» **What the exercise asks**:
Where the string "root" occurs in the material below, report the whole line.
____
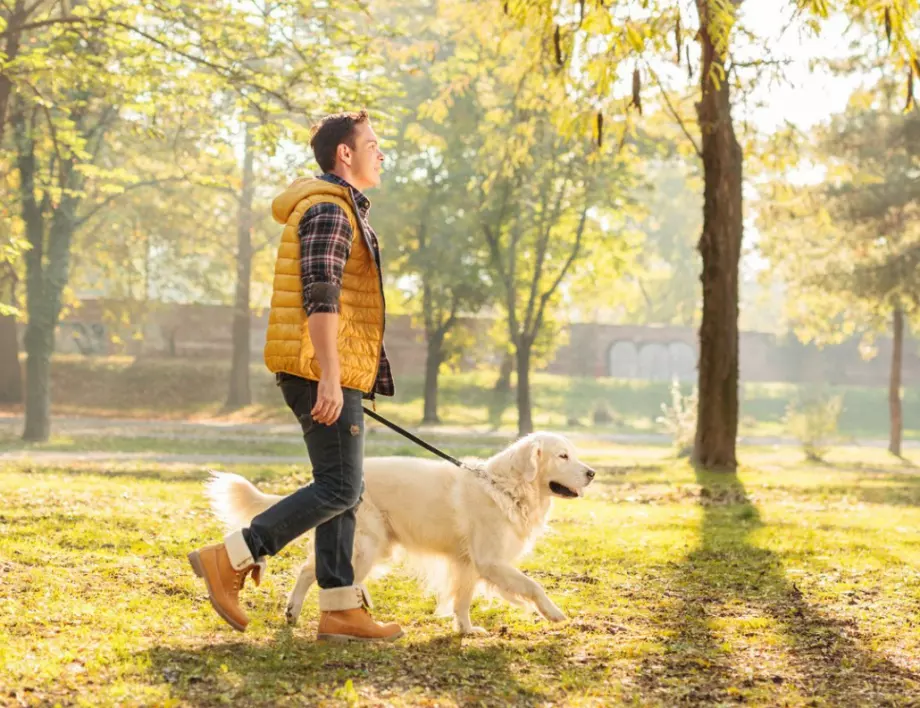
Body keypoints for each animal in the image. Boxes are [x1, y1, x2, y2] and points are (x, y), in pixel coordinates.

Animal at [207, 432, 596, 636]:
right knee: (313, 572)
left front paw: (467, 630)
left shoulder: (468, 563)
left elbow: (463, 599)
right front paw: (553, 612)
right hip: (367, 545)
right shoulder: (490, 560)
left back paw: (296, 612)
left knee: (312, 570)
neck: (505, 486)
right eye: (563, 456)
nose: (591, 473)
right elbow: (533, 585)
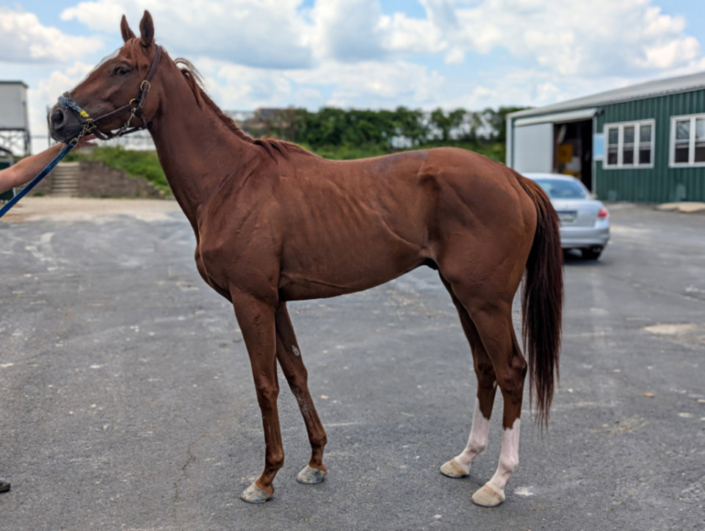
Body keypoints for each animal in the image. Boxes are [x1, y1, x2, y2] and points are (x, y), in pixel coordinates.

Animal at [48, 11, 563, 507]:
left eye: (121, 68)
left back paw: (497, 482)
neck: (230, 181)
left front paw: (265, 478)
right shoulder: (275, 300)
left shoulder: (251, 300)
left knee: (511, 371)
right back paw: (464, 460)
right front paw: (315, 462)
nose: (56, 117)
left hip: (485, 301)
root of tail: (514, 178)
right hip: (462, 296)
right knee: (484, 369)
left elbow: (265, 384)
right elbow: (296, 373)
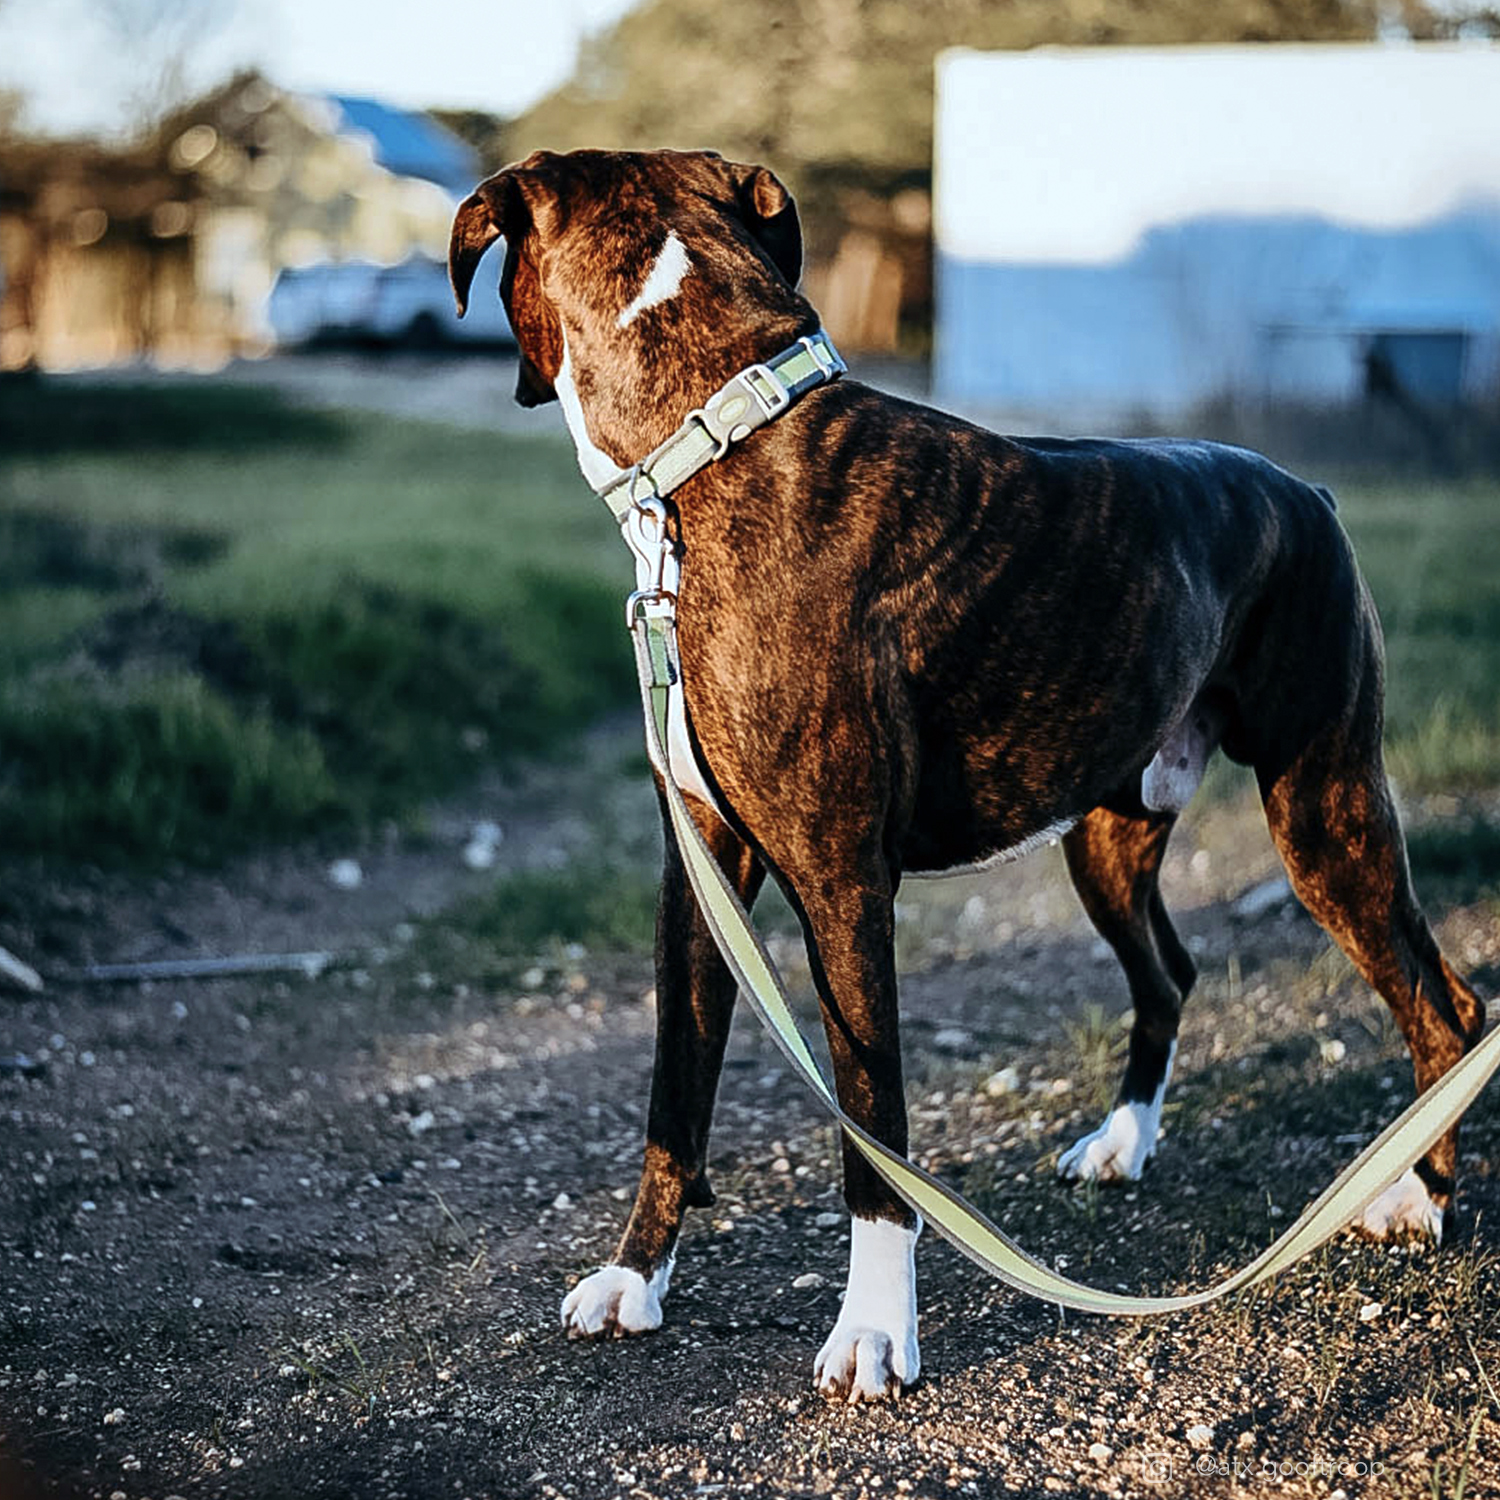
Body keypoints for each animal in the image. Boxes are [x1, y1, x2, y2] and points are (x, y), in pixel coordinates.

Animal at [448, 148, 1486, 1402]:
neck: (716, 435)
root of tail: (1311, 495)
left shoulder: (845, 894)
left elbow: (874, 1130)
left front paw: (873, 1332)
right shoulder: (698, 880)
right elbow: (674, 1091)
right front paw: (636, 1277)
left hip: (1325, 817)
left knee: (1443, 1006)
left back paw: (1417, 1197)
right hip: (1109, 843)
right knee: (1171, 974)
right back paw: (1125, 1141)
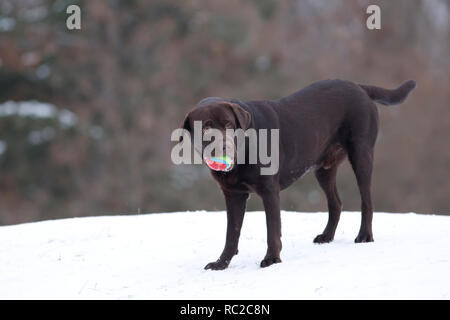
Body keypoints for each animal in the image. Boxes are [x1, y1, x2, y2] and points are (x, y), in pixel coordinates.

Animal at [179, 79, 414, 268]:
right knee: (336, 203)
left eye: (229, 124)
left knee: (366, 200)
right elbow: (232, 233)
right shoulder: (233, 194)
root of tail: (358, 86)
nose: (224, 147)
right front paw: (221, 263)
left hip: (361, 153)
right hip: (324, 168)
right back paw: (327, 236)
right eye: (205, 128)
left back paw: (364, 235)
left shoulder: (269, 190)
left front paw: (272, 260)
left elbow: (272, 229)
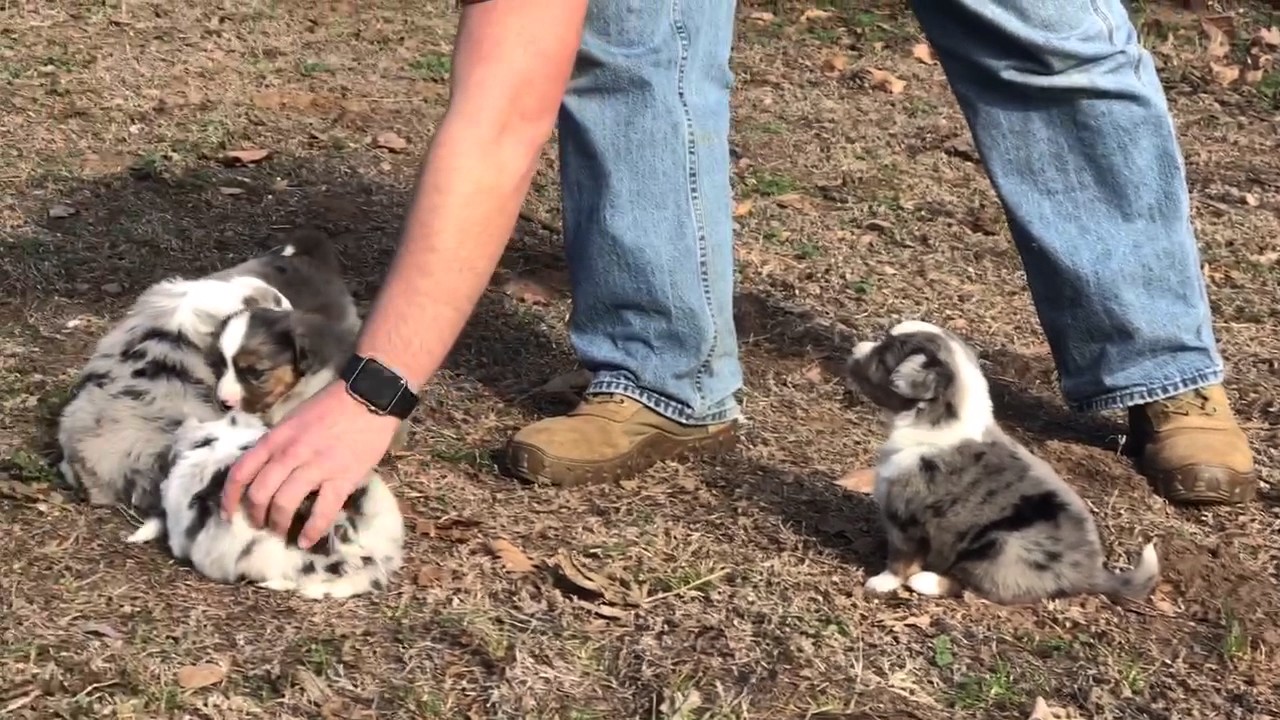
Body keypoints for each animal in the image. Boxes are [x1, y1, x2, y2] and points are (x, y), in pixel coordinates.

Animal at [839, 316, 1162, 602]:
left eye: (882, 359)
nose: (854, 349)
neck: (936, 421)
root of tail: (1091, 573)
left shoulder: (906, 519)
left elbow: (901, 560)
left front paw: (882, 582)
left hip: (1003, 547)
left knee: (975, 586)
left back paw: (927, 581)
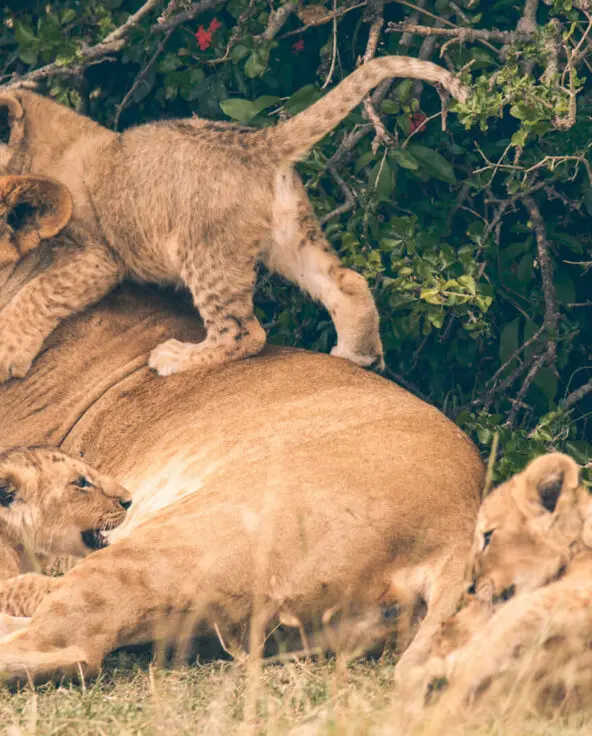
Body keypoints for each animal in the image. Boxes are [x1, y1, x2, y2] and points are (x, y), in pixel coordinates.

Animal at [0, 58, 468, 379]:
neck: (36, 144)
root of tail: (260, 141)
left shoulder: (96, 255)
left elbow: (38, 291)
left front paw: (7, 352)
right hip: (291, 237)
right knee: (348, 282)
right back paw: (358, 356)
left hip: (205, 251)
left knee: (244, 332)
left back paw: (178, 357)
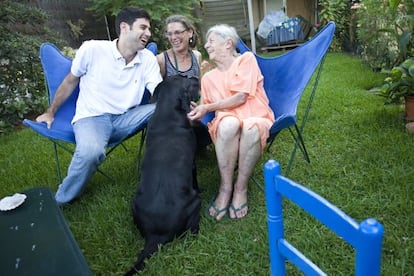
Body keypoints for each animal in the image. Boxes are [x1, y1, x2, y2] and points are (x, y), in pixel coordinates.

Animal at [126, 74, 202, 274]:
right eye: (187, 81)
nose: (196, 77)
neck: (167, 112)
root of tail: (155, 237)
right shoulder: (192, 164)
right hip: (195, 204)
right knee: (192, 232)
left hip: (134, 204)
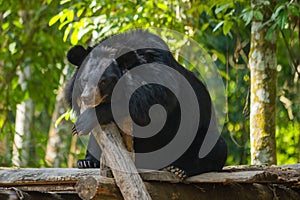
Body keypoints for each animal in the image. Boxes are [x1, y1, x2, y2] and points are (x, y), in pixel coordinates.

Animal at [65, 29, 225, 178]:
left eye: (103, 81)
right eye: (84, 80)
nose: (86, 98)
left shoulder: (159, 74)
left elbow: (148, 105)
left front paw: (83, 122)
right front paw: (87, 160)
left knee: (212, 147)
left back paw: (179, 169)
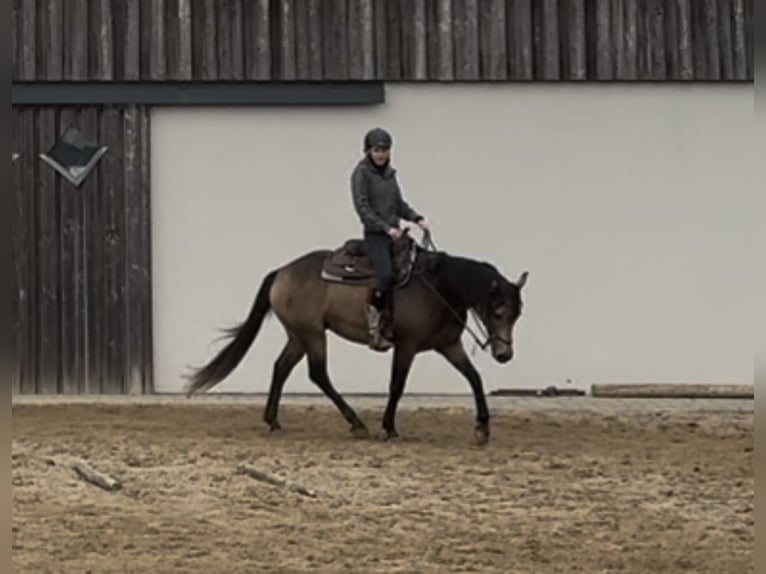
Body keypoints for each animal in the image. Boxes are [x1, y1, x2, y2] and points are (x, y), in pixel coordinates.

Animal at [184, 230, 532, 446]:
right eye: (497, 311)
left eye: (517, 314)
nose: (504, 355)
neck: (437, 287)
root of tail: (281, 271)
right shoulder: (406, 346)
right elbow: (397, 385)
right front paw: (389, 427)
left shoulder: (448, 345)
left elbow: (474, 378)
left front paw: (482, 429)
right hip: (312, 334)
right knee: (318, 374)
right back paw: (356, 423)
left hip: (298, 335)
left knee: (281, 367)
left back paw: (273, 420)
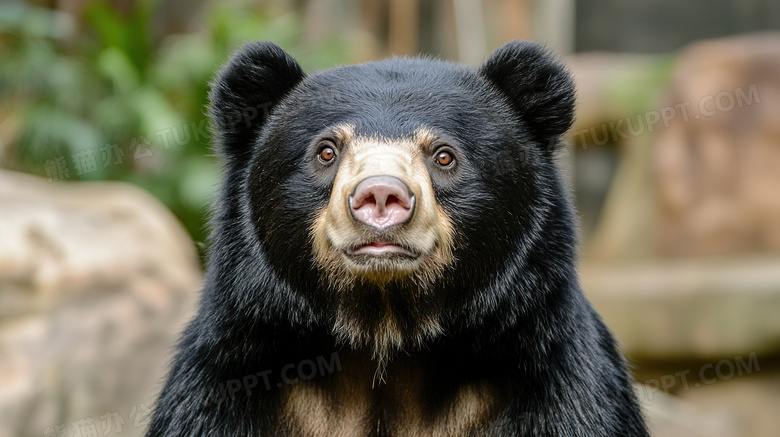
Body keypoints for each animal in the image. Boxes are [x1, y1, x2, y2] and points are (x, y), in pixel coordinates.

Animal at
____
» **Response area**:
root of tail: (514, 178)
root of tail: (1311, 495)
root of tail: (358, 86)
root of tail: (1091, 573)
root of tail: (260, 141)
root of tail: (155, 237)
root of tail: (281, 271)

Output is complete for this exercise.